From Farsight's source:
Having already rocked the mathematical world with is incompleteness theorem, Gödel now took aim at Einstein and relativity. Wasting no time, he announced in short order his discovery of new and unsuspected cosmological solutions to the field equations of general relativity, solutions in which time would undergo a shocking transformation. The mathematics, the physics and the philosophy of Gödel's results were all new. In the possible worlds governed by these new cosmological solutions, the so called rotating or Godel universes, it turned out that space-time structure is so greatly warped or curved by the distribution of matter that there exist timelike future directed paths by which a spaceship, if it travels fast enough - and Gödel worked out the precise speed and fuel requirements, omitting only the lunch menu - can penetrate into any region of the Past, present, or future.

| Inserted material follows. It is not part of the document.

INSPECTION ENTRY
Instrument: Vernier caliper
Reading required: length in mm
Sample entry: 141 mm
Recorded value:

Gödel, the union of Einstein and Kafka, had for the first time in human history proved, from the equations of relativity, that time travel was not a philosopher's fantasy but a scientific possibility.
...
Gödel was quick to point out that if we can revisit the past, then it never really "passed." But a time that fails to pass is no time at all. Einstein saw at once that if Gödel was right, he had not merely domesticated time: he had killed it.

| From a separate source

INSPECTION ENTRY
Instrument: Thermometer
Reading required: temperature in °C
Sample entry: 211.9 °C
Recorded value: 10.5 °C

So here we have, it seems, Farsight's source explicitly stating that Gödel's solutions seem to suggest that time travelling into the past or the future could be as simple as heading in the right direction at the right speed, and then, seemingly, going on to demolish Farsight's entire premise by stating that the implication is that the past exist as a tangible thing somewhere (which no longer requires us to move everything back to where it was), and that the implication of that is that if these solutions mirror reality then time, as we think of it, is essentially another direction in space.